ECLI:NL:RBDHA:2019:14147
Rechtbank Den Haag
- Eerste aanleg - enkelvoudig
- Rechtspraak.nl
Afwijzing wijziging verblijfsvergunning op basis van huiselijk geweld
In deze zaak heeft de rechtbank Den Haag op 19 december 2019 uitspraak gedaan in een bestuursrechtelijke procedure betreffende de afwijzing van een aanvraag tot wijziging van een verblijfsvergunning. Eiser, een Keniaanse nationaliteit, had een verblijfsvergunning voor bepaalde tijd op basis van verblijf bij zijn echtgenote. Na de melding van de referente dat de relatie was verbroken, heeft eiser een aanvraag ingediend voor wijziging van zijn verblijfsvergunning naar 'niet-tijdelijke humanitaire gronden', onder verwijzing naar huiselijk geweld. De rechtbank heeft vastgesteld dat de staatssecretaris van Justitie en Veiligheid de verblijfsvergunning met terugwerkende kracht heeft ingetrokken, omdat eiser niet meer voldeed aan het verblijfsdoel.
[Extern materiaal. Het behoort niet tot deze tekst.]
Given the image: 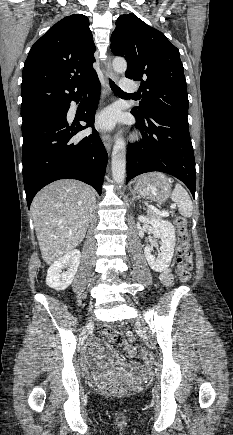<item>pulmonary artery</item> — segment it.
Masks as SVG:
<instances>
[{"label": "pulmonary artery", "mask_w": 233, "mask_h": 435, "mask_svg": "<svg viewBox=\"0 0 233 435\" xmlns=\"http://www.w3.org/2000/svg\"><path fill=\"white\" fill-rule=\"evenodd\" d=\"M121 89L125 94L128 95H132L137 91L136 86L133 85V79L131 78H122Z\"/></svg>", "instance_id": "obj_1"}]
</instances>
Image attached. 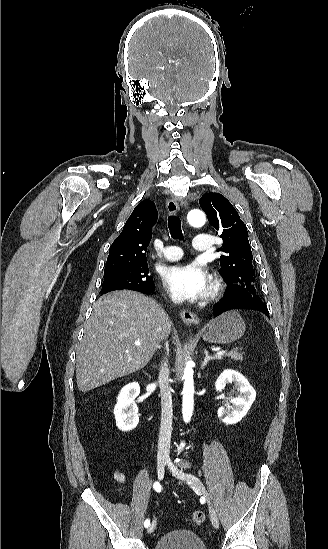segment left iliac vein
<instances>
[{"mask_svg": "<svg viewBox=\"0 0 328 549\" xmlns=\"http://www.w3.org/2000/svg\"><path fill=\"white\" fill-rule=\"evenodd\" d=\"M168 465H169V470L173 473V475L176 478L185 481L196 492H200V493L203 494V496L206 498V501L208 503L211 523H212L213 527L217 529L219 527V520H218V517H217V514H216V510H215L214 506L212 505V503L210 501L209 494L207 493V490L204 487L203 483L197 477H195L193 475H190V474H186L183 471L179 470L172 463H169Z\"/></svg>", "mask_w": 328, "mask_h": 549, "instance_id": "left-iliac-vein-1", "label": "left iliac vein"}]
</instances>
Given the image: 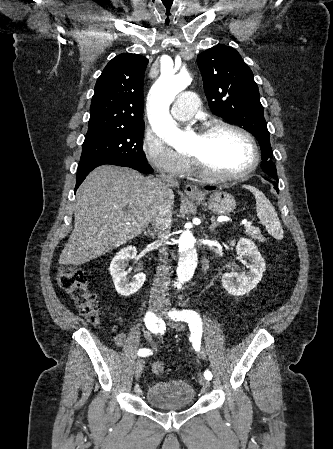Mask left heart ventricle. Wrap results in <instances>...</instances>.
Here are the masks:
<instances>
[{"label": "left heart ventricle", "instance_id": "1", "mask_svg": "<svg viewBox=\"0 0 333 449\" xmlns=\"http://www.w3.org/2000/svg\"><path fill=\"white\" fill-rule=\"evenodd\" d=\"M188 153L200 158L212 172L222 175L245 169L253 157L248 141L229 130L196 135L190 143Z\"/></svg>", "mask_w": 333, "mask_h": 449}]
</instances>
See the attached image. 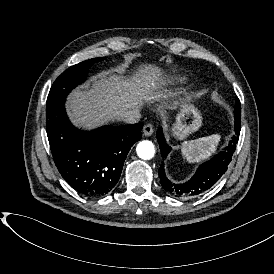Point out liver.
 Wrapping results in <instances>:
<instances>
[{
  "label": "liver",
  "instance_id": "liver-1",
  "mask_svg": "<svg viewBox=\"0 0 274 274\" xmlns=\"http://www.w3.org/2000/svg\"><path fill=\"white\" fill-rule=\"evenodd\" d=\"M122 72L103 71L70 93L66 108L76 127L91 130L119 120L122 112L140 110L144 103L157 101L166 105L165 101L174 95L164 88L170 82L156 65H140L131 78H125Z\"/></svg>",
  "mask_w": 274,
  "mask_h": 274
}]
</instances>
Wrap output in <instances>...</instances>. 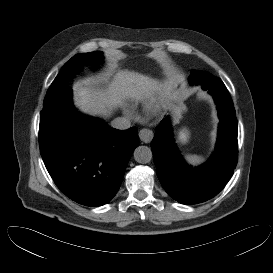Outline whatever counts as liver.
<instances>
[{
    "instance_id": "obj_1",
    "label": "liver",
    "mask_w": 273,
    "mask_h": 273,
    "mask_svg": "<svg viewBox=\"0 0 273 273\" xmlns=\"http://www.w3.org/2000/svg\"><path fill=\"white\" fill-rule=\"evenodd\" d=\"M75 103L85 113L109 117L113 110L123 106L125 99H153L159 94L161 100L168 95L159 82L134 71L120 70L106 88H99L87 82L73 86Z\"/></svg>"
}]
</instances>
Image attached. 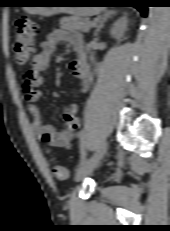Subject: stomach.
<instances>
[{
    "label": "stomach",
    "instance_id": "stomach-1",
    "mask_svg": "<svg viewBox=\"0 0 170 231\" xmlns=\"http://www.w3.org/2000/svg\"><path fill=\"white\" fill-rule=\"evenodd\" d=\"M37 4H69L67 0H41L34 1ZM25 10L31 14H39L41 16H52L58 13H67L80 17H87L98 10L95 7H25Z\"/></svg>",
    "mask_w": 170,
    "mask_h": 231
}]
</instances>
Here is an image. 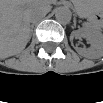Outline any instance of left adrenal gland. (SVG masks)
I'll return each instance as SVG.
<instances>
[{"mask_svg": "<svg viewBox=\"0 0 103 103\" xmlns=\"http://www.w3.org/2000/svg\"><path fill=\"white\" fill-rule=\"evenodd\" d=\"M74 28H76V20H74Z\"/></svg>", "mask_w": 103, "mask_h": 103, "instance_id": "a2214340", "label": "left adrenal gland"}]
</instances>
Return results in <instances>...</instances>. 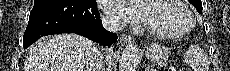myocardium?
<instances>
[{"label": "myocardium", "instance_id": "f54148a6", "mask_svg": "<svg viewBox=\"0 0 230 71\" xmlns=\"http://www.w3.org/2000/svg\"><path fill=\"white\" fill-rule=\"evenodd\" d=\"M175 2L177 5H179L183 11L185 12L187 19H188V24L187 26L182 29L181 31L178 32H162V31H157L149 27L148 25H144L143 29L152 37L159 38V39H180L188 35L196 26V19L195 15L192 11V9L187 5L185 1L181 0H172Z\"/></svg>", "mask_w": 230, "mask_h": 71}]
</instances>
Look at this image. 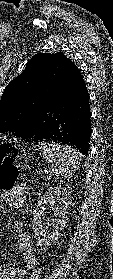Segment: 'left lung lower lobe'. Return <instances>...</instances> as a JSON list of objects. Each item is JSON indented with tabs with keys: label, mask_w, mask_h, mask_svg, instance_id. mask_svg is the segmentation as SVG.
<instances>
[{
	"label": "left lung lower lobe",
	"mask_w": 113,
	"mask_h": 279,
	"mask_svg": "<svg viewBox=\"0 0 113 279\" xmlns=\"http://www.w3.org/2000/svg\"><path fill=\"white\" fill-rule=\"evenodd\" d=\"M89 94L78 67L70 60L38 102L19 138L67 144L88 155L91 135Z\"/></svg>",
	"instance_id": "obj_1"
}]
</instances>
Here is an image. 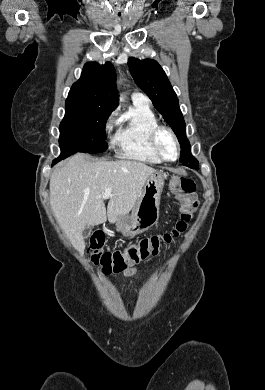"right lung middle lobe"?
<instances>
[{
	"label": "right lung middle lobe",
	"mask_w": 265,
	"mask_h": 390,
	"mask_svg": "<svg viewBox=\"0 0 265 390\" xmlns=\"http://www.w3.org/2000/svg\"><path fill=\"white\" fill-rule=\"evenodd\" d=\"M111 112L94 106L65 105V116L59 127V158L63 159L77 152L105 151V126Z\"/></svg>",
	"instance_id": "1"
}]
</instances>
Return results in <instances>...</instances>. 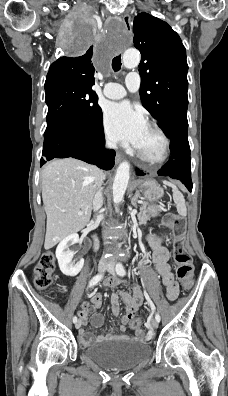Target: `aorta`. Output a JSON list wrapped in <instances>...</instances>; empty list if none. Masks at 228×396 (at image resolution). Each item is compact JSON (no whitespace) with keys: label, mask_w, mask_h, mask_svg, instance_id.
Returning a JSON list of instances; mask_svg holds the SVG:
<instances>
[{"label":"aorta","mask_w":228,"mask_h":396,"mask_svg":"<svg viewBox=\"0 0 228 396\" xmlns=\"http://www.w3.org/2000/svg\"><path fill=\"white\" fill-rule=\"evenodd\" d=\"M140 58V53L137 50L128 49L123 54V65L128 69L135 68L138 66ZM129 178L130 164L123 161L119 164L113 181V201L115 204H119L123 200Z\"/></svg>","instance_id":"obj_1"}]
</instances>
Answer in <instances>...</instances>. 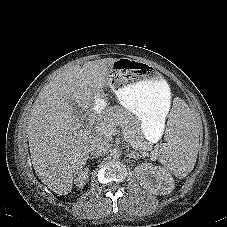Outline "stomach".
<instances>
[{
  "instance_id": "stomach-1",
  "label": "stomach",
  "mask_w": 227,
  "mask_h": 227,
  "mask_svg": "<svg viewBox=\"0 0 227 227\" xmlns=\"http://www.w3.org/2000/svg\"><path fill=\"white\" fill-rule=\"evenodd\" d=\"M104 78L119 103L136 115L143 136L157 140L170 107V88L157 68L142 58L121 59L107 66Z\"/></svg>"
}]
</instances>
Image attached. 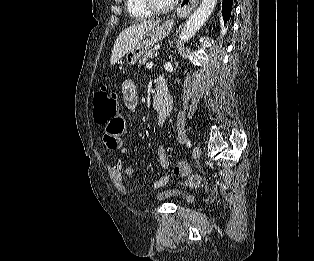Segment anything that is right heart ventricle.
<instances>
[{
	"mask_svg": "<svg viewBox=\"0 0 314 261\" xmlns=\"http://www.w3.org/2000/svg\"><path fill=\"white\" fill-rule=\"evenodd\" d=\"M125 5L130 17L143 20L152 17L153 13L145 7L142 0H125Z\"/></svg>",
	"mask_w": 314,
	"mask_h": 261,
	"instance_id": "e07e8e85",
	"label": "right heart ventricle"
}]
</instances>
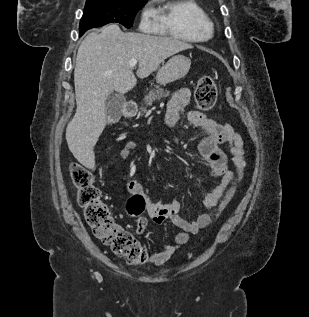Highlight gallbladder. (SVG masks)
Returning a JSON list of instances; mask_svg holds the SVG:
<instances>
[{"label":"gallbladder","mask_w":309,"mask_h":317,"mask_svg":"<svg viewBox=\"0 0 309 317\" xmlns=\"http://www.w3.org/2000/svg\"><path fill=\"white\" fill-rule=\"evenodd\" d=\"M126 102L123 95H112L106 102V116L109 123H116L122 116V108Z\"/></svg>","instance_id":"1"}]
</instances>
De rechtbank oordeelde dat eiser niet aannemelijk heeft gemaakt dat hij slachtoffer was van huiselijk geweld dat heeft geleid tot de verbreking van de relatie. De rechtbank concludeerde dat de staatssecretaris terecht de aanvraag tot wijziging van de verblijfsvergunning heeft afgewezen, en verklaarde het beroep ongegrond. Er was geen aanleiding voor een proceskostenveroordeling.